- _EXTRACTED DATA_:

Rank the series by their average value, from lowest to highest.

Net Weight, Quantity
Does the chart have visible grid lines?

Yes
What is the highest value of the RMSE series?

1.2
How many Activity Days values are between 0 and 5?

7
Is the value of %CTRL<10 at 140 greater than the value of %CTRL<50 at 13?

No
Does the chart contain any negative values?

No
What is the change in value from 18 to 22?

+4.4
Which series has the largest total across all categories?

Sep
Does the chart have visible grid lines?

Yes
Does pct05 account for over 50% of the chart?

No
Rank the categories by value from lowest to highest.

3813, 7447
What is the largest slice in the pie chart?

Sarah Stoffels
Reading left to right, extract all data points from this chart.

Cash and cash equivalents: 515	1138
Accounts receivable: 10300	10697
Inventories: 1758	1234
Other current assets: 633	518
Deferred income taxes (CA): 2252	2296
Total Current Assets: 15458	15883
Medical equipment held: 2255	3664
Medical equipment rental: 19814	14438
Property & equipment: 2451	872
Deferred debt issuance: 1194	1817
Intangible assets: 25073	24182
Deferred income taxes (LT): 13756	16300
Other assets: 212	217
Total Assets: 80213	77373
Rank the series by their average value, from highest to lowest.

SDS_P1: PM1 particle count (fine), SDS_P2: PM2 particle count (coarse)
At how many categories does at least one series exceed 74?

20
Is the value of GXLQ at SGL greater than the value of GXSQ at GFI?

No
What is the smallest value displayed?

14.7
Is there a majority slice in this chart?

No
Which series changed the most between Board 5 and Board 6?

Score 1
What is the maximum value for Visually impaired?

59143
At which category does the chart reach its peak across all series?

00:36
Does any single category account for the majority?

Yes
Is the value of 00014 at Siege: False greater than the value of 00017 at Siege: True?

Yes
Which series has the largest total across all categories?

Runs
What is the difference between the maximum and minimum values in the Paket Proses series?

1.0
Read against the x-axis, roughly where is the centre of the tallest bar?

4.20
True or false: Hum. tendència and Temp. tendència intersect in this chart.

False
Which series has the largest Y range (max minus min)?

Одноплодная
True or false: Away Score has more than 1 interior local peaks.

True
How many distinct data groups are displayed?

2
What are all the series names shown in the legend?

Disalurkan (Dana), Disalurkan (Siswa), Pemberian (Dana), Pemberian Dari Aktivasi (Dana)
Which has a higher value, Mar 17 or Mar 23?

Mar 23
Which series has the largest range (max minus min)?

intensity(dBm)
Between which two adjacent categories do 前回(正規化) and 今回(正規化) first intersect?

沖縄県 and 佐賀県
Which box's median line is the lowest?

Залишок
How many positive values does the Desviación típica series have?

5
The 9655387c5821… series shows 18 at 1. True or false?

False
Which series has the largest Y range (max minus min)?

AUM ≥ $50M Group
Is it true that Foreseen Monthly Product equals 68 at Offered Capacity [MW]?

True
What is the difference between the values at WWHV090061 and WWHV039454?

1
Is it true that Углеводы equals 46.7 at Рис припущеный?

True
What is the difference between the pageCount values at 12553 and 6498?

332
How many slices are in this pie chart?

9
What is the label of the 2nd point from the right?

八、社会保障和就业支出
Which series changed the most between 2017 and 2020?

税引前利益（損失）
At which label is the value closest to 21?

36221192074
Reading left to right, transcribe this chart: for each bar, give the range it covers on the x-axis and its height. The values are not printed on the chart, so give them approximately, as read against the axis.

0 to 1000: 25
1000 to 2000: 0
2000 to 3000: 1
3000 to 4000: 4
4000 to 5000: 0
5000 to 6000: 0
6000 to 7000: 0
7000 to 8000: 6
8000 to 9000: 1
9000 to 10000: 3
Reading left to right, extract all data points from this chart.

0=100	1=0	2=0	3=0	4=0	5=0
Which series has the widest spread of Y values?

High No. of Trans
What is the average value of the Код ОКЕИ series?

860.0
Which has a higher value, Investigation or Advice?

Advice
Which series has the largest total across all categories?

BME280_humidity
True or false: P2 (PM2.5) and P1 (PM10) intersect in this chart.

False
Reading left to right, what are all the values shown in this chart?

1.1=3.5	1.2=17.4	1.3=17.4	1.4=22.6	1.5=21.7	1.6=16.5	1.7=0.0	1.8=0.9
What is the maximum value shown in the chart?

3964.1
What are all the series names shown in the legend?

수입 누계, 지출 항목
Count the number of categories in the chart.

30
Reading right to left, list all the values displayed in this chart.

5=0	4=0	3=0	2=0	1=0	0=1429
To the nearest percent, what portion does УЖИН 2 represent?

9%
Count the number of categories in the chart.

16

- _ABOUT THIS EXERCISE_: Reproduce all of the data above line for line, without changing anything.

- _ANSWER SECTION_:
Rank the series by their average value, from lowest to highest.

Net Weight, Quantity
Does the chart have visible grid lines?

Yes
What is the highest value of the RMSE series?

1.2
How many Activity Days values are between 0 and 5?

7
Is the value of %CTRL<10 at 140 greater than the value of %CTRL<50 at 13?

No
Does the chart contain any negative values?

No
What is the change in value from 18 to 22?

+4.4
Which series has the largest total across all categories?

Sep
Does the chart have visible grid lines?

Yes
Does pct05 account for over 50% of the chart?

No
Rank the categories by value from lowest to highest.

3813, 7447
What is the largest slice in the pie chart?

Sarah Stoffels
Reading left to right, extract all data points from this chart.

Cash and cash equivalents: 515	1138
Accounts receivable: 10300	10697
Inventories: 1758	1234
Other current assets: 633	518
Deferred income taxes (CA): 2252	2296
Total Current Assets: 15458	15883
Medical equipment held: 2255	3664
Medical equipment rental: 19814	14438
Property & equipment: 2451	872
Deferred debt issuance: 1194	1817
Intangible assets: 25073	24182
Deferred income taxes (LT): 13756	16300
Other assets: 212	217
Total Assets: 80213	77373
Rank the series by their average value, from highest to lowest.

SDS_P1: PM1 particle count (fine), SDS_P2: PM2 particle count (coarse)
At how many categories does at least one series exceed 74?

20
Is the value of GXLQ at SGL greater than the value of GXSQ at GFI?

No
What is the smallest value displayed?

14.7
Is there a majority slice in this chart?

No
Which series changed the most between Board 5 and Board 6?

Score 1
What is the maximum value for Visually impaired?

59143
At which category does the chart reach its peak across all series?

00:36
Does any single category account for the majority?

Yes
Is the value of 00014 at Siege: False greater than the value of 00017 at Siege: True?

Yes
Which series has the largest total across all categories?

Runs
What is the difference between the maximum and minimum values in the Paket Proses series?

1.0
Read against the x-axis, roughly where is the centre of the tallest bar?

4.20
True or false: Hum. tendència and Temp. tendència intersect in this chart.

False
Which series has the largest Y range (max minus min)?

Одноплодная
True or false: Away Score has more than 1 interior local peaks.

True
How many distinct data groups are displayed?

2
What are all the series names shown in the legend?

Disalurkan (Dana), Disalurkan (Siswa), Pemberian (Dana), Pemberian Dari Aktivasi (Dana)
Which has a higher value, Mar 17 or Mar 23?

Mar 23
Which series has the largest range (max minus min)?

intensity(dBm)
Between which two adjacent categories do 前回(正規化) and 今回(正規化) first intersect?

沖縄県 and 佐賀県
Which box's median line is the lowest?

Залишок
How many positive values does the Desviación típica series have?

5
The 9655387c5821… series shows 18 at 1. True or false?

False
Which series has the largest Y range (max minus min)?

AUM ≥ $50M Group
Is it true that Foreseen Monthly Product equals 68 at Offered Capacity [MW]?

True
What is the difference between the values at WWHV090061 and WWHV039454?

1
Is it true that Углеводы equals 46.7 at Рис припущеный?

True
What is the difference between the pageCount values at 12553 and 6498?

332
How many slices are in this pie chart?

9
What is the label of the 2nd point from the right?

八、社会保障和就业支出
Which series changed the most between 2017 and 2020?

税引前利益（損失）
At which label is the value closest to 21?

36221192074
Reading left to right, transcribe this chart: for each bar, give the range it covers on the x-axis and its height. The values are not printed on the chart, so give them approximately, as read against the axis.

0 to 1000: 25
1000 to 2000: 0
2000 to 3000: 1
3000 to 4000: 4
4000 to 5000: 0
5000 to 6000: 0
6000 to 7000: 0
7000 to 8000: 6
8000 to 9000: 1
9000 to 10000: 3
Reading left to right, extract all data points from this chart.

0=100	1=0	2=0	3=0	4=0	5=0
Which series has the widest spread of Y values?

High No. of Trans
What is the average value of the Код ОКЕИ series?

860.0
Which has a higher value, Investigation or Advice?

Advice
Which series has the largest total across all categories?

BME280_humidity
True or false: P2 (PM2.5) and P1 (PM10) intersect in this chart.

False
Reading left to right, what are all the values shown in this chart?

1.1=3.5	1.2=17.4	1.3=17.4	1.4=22.6	1.5=21.7	1.6=16.5	1.7=0.0	1.8=0.9
What is the maximum value shown in the chart?

3964.1
What are all the series names shown in the legend?

수입 누계, 지출 항목
Count the number of categories in the chart.

30
Reading right to left, list all the values displayed in this chart.

5=0	4=0	3=0	2=0	1=0	0=1429
To the nearest percent, what portion does УЖИН 2 represent?

9%
Count the number of categories in the chart.

16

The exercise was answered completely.